Task description: All of the data must be returned exactly as given.

Provided material:
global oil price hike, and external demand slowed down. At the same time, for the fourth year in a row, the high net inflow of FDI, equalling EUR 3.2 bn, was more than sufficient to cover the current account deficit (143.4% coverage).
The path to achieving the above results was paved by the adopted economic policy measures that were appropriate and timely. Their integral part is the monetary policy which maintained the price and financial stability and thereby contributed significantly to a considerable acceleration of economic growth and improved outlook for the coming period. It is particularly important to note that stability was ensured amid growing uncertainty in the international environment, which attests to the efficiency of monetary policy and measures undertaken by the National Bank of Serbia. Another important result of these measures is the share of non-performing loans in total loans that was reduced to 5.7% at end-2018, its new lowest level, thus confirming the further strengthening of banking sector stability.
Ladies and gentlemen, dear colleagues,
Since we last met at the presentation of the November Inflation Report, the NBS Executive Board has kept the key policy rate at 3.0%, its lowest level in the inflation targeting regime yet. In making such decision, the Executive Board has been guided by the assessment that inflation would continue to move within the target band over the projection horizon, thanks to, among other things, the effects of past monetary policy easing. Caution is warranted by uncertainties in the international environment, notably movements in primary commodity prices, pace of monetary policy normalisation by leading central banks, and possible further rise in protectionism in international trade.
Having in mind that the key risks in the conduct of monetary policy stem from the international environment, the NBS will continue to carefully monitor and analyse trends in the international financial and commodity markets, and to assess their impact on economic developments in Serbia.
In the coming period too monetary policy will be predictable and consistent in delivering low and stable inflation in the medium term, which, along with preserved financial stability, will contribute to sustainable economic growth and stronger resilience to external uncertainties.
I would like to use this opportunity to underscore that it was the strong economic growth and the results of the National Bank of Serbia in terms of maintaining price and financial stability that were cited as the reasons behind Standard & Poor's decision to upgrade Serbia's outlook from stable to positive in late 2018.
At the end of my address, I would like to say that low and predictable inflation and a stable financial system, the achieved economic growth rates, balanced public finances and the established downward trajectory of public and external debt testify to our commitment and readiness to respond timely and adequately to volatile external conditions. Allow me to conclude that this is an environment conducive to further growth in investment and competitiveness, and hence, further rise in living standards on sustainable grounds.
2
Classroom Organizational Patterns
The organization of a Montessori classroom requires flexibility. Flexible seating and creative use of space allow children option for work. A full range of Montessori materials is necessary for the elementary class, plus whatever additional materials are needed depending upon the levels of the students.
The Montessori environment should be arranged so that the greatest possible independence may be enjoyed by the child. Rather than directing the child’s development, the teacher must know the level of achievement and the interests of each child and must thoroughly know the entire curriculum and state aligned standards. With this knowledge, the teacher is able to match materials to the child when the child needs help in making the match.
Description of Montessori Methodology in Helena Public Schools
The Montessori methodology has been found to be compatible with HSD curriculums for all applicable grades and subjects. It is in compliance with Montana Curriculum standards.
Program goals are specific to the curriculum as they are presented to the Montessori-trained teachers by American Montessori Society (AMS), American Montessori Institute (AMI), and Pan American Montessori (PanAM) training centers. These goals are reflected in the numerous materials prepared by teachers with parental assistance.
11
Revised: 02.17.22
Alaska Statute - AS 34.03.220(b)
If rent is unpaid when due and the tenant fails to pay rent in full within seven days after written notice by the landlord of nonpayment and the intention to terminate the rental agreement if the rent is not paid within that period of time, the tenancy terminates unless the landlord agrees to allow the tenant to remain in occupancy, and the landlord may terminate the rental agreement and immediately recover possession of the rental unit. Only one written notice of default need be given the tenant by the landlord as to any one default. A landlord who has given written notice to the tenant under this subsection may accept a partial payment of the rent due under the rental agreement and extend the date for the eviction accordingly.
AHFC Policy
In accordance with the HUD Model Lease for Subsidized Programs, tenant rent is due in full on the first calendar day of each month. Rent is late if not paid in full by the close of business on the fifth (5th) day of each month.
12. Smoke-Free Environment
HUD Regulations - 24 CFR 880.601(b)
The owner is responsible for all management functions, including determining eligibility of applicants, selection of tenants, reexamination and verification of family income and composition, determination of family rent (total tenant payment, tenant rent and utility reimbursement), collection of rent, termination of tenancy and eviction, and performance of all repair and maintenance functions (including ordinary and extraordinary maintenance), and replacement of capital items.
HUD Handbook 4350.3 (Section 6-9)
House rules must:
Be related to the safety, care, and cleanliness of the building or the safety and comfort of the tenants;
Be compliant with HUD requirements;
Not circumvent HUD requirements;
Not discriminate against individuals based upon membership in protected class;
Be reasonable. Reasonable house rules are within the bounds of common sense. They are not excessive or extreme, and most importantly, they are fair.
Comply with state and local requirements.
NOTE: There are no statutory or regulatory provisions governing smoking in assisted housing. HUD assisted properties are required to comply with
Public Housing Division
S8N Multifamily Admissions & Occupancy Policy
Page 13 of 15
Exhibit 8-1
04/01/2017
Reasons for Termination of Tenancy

Exercise response:
global oil price hike, and external demand slowed down. At the same time, for the fourth year in a row, the high net inflow of FDI, equalling EUR 3.2 bn, was more than sufficient to cover the current account deficit (143.4% coverage).
The path to achieving the above results was paved by the adopted economic policy measures that were appropriate and timely. Their integral part is the monetary policy which maintained the price and financial stability and thereby contributed significantly to a considerable acceleration of economic growth and improved outlook for the coming period. It is particularly important to note that stability was ensured amid growing uncertainty in the international environment, which attests to the efficiency of monetary policy and measures undertaken by the National Bank of Serbia. Another important result of these measures is the share of non-performing loans in total loans that was reduced to 5.7% at end-2018, its new lowest level, thus confirming the further strengthening of banking sector stability.
Ladies and gentlemen, dear colleagues,
Since we last met at the presentation of the November Inflation Report, the NBS Executive Board has kept the key policy rate at 3.0%, its lowest level in the inflation targeting regime yet. In making such decision, the Executive Board has been guided by the assessment that inflation would continue to move within the target band over the projection horizon, thanks to, among other things, the effects of past monetary policy easing. Caution is warranted by uncertainties in the international environment, notably movements in primary commodity prices, pace of monetary policy normalisation by leading central banks, and possible further rise in protectionism in international trade.
Having in mind that the key risks in the conduct of monetary policy stem from the international environment, the NBS will continue to carefully monitor and analyse trends in the international financial and commodity markets, and to assess their impact on economic developments in Serbia.
In the coming period too monetary policy will be predictable and consistent in delivering low and stable inflation in the medium term, which, along with preserved financial stability, will contribute to sustainable economic growth and stronger resilience to external uncertainties.
I would like to use this opportunity to underscore that it was the strong economic growth and the results of the National Bank of Serbia in terms of maintaining price and financial stability that were cited as the reasons behind Standard & Poor's decision to upgrade Serbia's outlook from stable to positive in late 2018.
At the end of my address, I would like to say that low and predictable inflation and a stable financial system, the achieved economic growth rates, balanced public finances and the established downward trajectory of public and external debt testify to our commitment and readiness to respond timely and adequately to volatile external conditions. Allow me to conclude that this is an environment conducive to further growth in investment and competitiveness, and hence, further rise in living standards on sustainable grounds.
2
Classroom Organizational Patterns
The organization of a Montessori classroom requires flexibility. Flexible seating and creative use of space allow children option for work. A full range of Montessori materials is necessary for the elementary class, plus whatever additional materials are needed depending upon the levels of the students.
The Montessori environment should be arranged so that the greatest possible independence may be enjoyed by the child. Rather than directing the child’s development, the teacher must know the level of achievement and the interests of each child and must thoroughly know the entire curriculum and state aligned standards. With this knowledge, the teacher is able to match materials to the child when the child needs help in making the match.
Description of Montessori Methodology in Helena Public Schools
The Montessori methodology has been found to be compatible with HSD curriculums for all applicable grades and subjects. It is in compliance with Montana Curriculum standards.
Program goals are specific to the curriculum as they are presented to the Montessori-trained teachers by American Montessori Society (AMS), American Montessori Institute (AMI), and Pan American Montessori (PanAM) training centers. These goals are reflected in the numerous materials prepared by teachers with parental assistance.
11
Revised: 02.17.22
Alaska Statute - AS 34.03.220(b)
If rent is unpaid when due and the tenant fails to pay rent in full within seven days after written notice by the landlord of nonpayment and the intention to terminate the rental agreement if the rent is not paid within that period of time, the tenancy terminates unless the landlord agrees to allow the tenant to remain in occupancy, and the landlord may terminate the rental agreement and immediately recover possession of the rental unit. Only one written notice of default need be given the tenant by the landlord as to any one default. A landlord who has given written notice to the tenant under this subsection may accept a partial payment of the rent due under the rental agreement and extend the date for the eviction accordingly.
AHFC Policy
In accordance with the HUD Model Lease for Subsidized Programs, tenant rent is due in full on the first calendar day of each month. Rent is late if not paid in full by the close of business on the fifth (5th) day of each month.
12. Smoke-Free Environment
HUD Regulations - 24 CFR 880.601(b)
The owner is responsible for all management functions, including determining eligibility of applicants, selection of tenants, reexamination and verification of family income and composition, determination of family rent (total tenant payment, tenant rent and utility reimbursement), collection of rent, termination of tenancy and eviction, and performance of all repair and maintenance functions (including ordinary and extraordinary maintenance), and replacement of capital items.
HUD Handbook 4350.3 (Section 6-9)
House rules must:
Be related to the safety, care, and cleanliness of the building or the safety and comfort of the tenants;
Be compliant with HUD requirements;
Not circumvent HUD requirements;
Not discriminate against individuals based upon membership in protected class;
Be reasonable. Reasonable house rules are within the bounds of common sense. They are not excessive or extreme, and most importantly, they are fair.
Comply with state and local requirements.
NOTE: There are no statutory or regulatory provisions governing smoking in assisted housing. HUD assisted properties are required to comply with
Public Housing Division
S8N Multifamily Admissions & Occupancy Policy
Page 13 of 15
Exhibit 8-1
04/01/2017
Reasons for Termination of Tenancy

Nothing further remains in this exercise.